## [WHAT THE TASK REQUIRES]
Find the lines below that include the word "wrist" and state how many there are, adding nothing.

## [DATA]
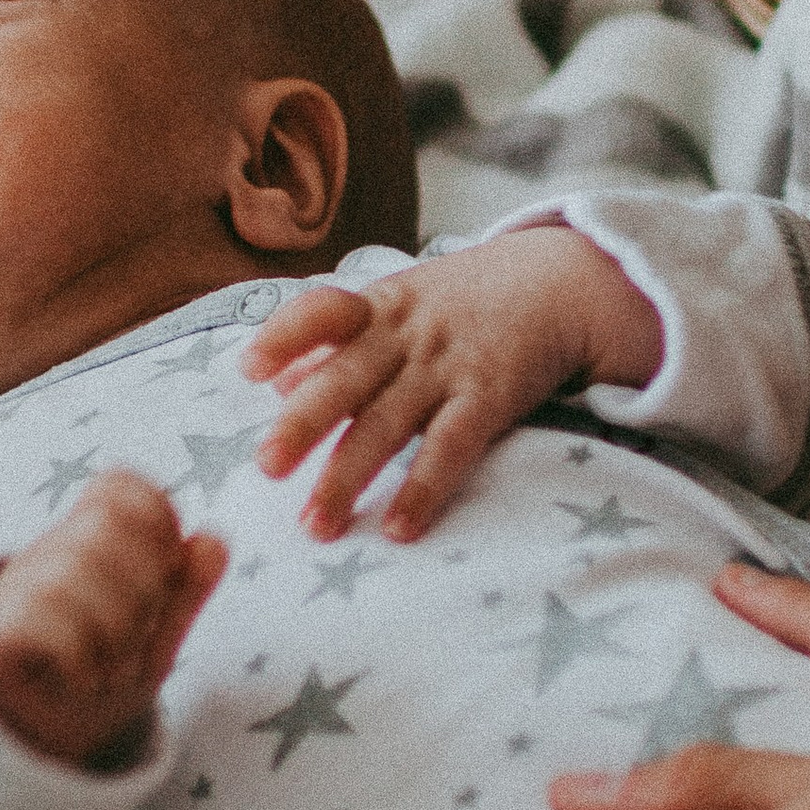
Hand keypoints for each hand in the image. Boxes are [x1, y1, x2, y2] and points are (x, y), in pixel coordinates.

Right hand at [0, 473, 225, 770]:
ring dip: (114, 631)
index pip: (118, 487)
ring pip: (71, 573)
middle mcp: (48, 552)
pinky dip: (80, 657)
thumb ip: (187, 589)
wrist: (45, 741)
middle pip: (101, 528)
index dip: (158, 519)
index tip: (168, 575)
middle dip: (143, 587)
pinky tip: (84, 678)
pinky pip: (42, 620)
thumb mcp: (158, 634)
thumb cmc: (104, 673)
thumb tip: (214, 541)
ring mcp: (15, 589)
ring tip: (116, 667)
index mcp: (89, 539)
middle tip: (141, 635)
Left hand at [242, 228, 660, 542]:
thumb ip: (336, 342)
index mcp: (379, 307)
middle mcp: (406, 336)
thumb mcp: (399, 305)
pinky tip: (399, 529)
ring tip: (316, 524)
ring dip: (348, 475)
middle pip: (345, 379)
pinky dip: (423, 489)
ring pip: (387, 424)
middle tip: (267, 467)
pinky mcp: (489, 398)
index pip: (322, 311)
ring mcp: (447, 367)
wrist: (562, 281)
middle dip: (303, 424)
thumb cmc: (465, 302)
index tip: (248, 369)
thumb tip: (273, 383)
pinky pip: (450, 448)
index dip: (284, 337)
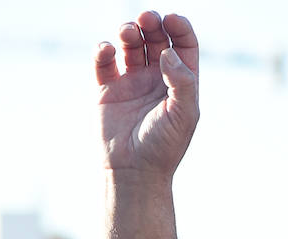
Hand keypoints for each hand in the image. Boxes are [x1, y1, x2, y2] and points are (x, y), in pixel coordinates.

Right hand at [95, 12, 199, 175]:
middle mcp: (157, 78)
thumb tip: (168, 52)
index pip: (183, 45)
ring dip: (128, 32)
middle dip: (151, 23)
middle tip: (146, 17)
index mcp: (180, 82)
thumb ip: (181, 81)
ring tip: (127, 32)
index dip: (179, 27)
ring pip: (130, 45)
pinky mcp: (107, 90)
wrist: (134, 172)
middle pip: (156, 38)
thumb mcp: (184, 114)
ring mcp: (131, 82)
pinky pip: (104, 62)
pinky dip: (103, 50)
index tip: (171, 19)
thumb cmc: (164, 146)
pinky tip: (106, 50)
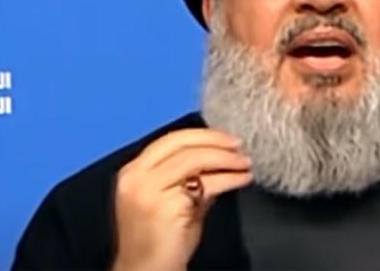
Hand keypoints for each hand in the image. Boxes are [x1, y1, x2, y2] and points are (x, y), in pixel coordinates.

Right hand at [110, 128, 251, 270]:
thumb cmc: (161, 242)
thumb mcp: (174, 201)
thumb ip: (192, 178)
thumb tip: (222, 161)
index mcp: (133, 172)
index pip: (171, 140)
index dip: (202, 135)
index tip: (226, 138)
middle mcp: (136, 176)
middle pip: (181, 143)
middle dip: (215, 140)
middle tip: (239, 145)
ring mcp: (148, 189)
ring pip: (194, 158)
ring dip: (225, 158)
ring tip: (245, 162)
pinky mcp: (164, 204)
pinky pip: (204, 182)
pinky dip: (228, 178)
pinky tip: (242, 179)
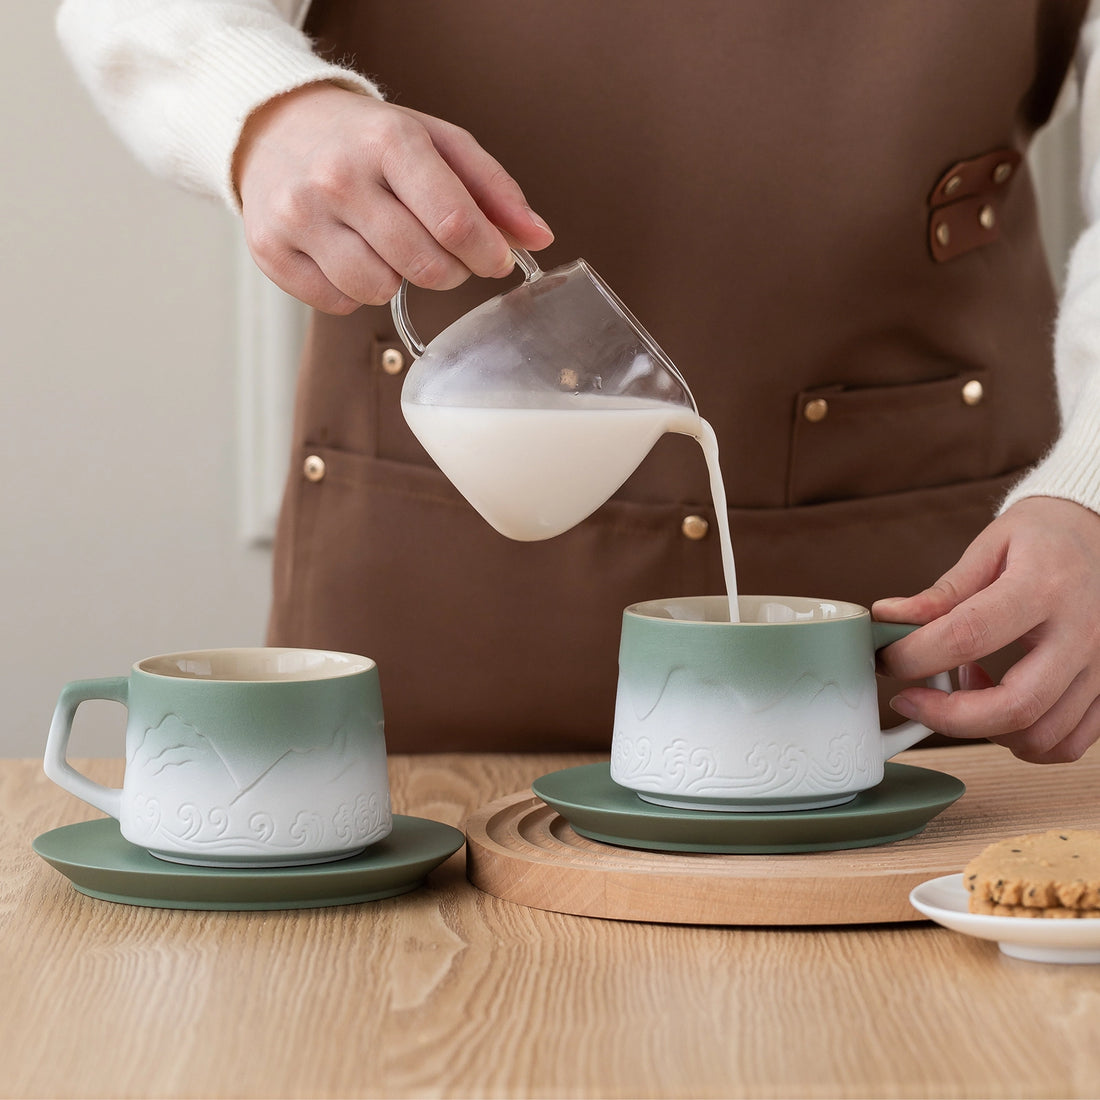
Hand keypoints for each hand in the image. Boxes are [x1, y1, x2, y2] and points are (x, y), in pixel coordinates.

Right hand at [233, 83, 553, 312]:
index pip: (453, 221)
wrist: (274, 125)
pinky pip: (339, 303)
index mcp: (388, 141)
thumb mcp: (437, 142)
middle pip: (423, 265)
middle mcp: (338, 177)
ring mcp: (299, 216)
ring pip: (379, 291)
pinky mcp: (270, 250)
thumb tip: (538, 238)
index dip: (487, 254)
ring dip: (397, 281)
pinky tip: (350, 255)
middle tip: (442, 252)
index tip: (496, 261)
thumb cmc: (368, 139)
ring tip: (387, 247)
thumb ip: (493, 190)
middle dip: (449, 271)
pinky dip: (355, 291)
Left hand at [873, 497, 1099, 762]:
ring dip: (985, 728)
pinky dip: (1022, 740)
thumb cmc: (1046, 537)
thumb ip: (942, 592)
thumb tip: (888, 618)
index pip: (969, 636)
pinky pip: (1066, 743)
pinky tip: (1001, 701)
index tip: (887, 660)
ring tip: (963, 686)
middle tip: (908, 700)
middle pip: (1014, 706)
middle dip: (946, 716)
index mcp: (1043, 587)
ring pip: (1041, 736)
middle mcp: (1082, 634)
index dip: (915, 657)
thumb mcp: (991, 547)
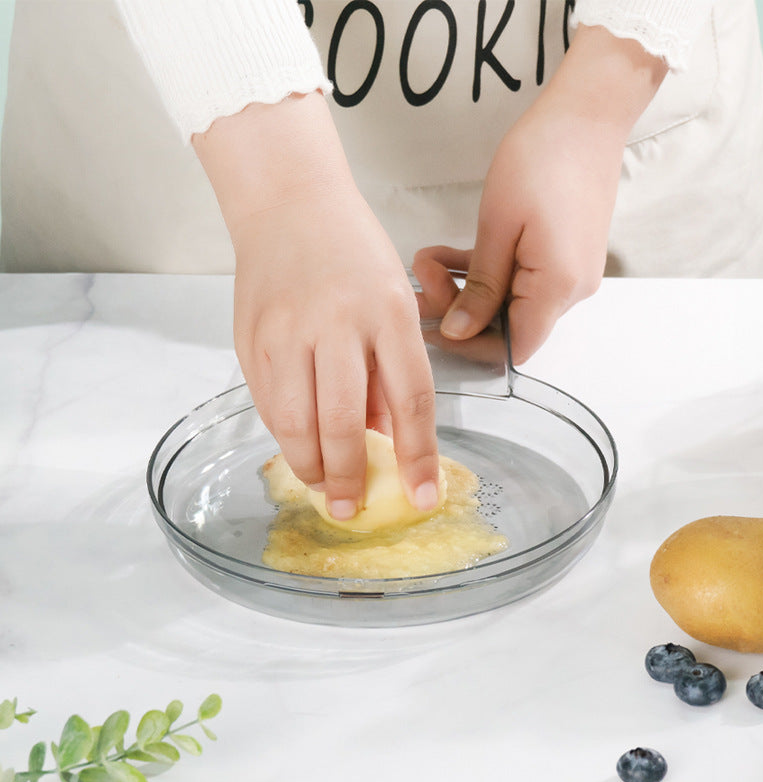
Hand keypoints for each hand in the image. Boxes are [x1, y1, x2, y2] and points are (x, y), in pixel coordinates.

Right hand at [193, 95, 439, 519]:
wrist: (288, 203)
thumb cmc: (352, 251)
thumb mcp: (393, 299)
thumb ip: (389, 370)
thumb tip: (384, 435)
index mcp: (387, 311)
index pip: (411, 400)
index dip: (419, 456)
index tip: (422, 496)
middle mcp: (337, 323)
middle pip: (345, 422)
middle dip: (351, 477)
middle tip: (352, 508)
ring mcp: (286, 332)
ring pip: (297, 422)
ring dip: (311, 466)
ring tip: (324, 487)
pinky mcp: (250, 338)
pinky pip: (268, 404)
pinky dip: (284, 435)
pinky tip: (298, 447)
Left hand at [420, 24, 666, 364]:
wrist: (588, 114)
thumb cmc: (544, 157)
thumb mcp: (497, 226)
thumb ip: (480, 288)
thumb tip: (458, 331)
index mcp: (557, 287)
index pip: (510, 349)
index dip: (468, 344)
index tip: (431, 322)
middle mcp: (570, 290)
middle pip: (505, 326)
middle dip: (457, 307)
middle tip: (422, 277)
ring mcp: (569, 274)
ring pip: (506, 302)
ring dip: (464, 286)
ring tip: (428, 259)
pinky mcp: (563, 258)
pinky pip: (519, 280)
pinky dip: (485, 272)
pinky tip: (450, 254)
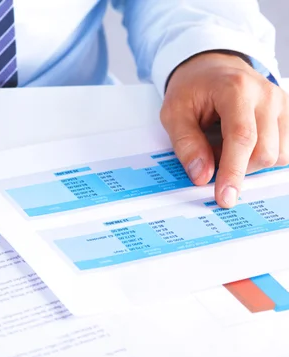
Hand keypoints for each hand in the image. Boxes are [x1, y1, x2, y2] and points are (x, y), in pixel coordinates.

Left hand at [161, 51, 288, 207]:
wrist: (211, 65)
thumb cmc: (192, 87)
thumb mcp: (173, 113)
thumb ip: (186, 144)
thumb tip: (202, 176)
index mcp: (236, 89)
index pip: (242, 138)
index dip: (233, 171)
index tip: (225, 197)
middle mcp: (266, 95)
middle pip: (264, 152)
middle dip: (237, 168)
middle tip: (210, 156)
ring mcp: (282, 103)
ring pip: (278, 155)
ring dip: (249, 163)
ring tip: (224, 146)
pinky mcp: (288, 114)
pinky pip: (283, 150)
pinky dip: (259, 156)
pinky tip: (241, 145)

## [TASK SOLUTION]
7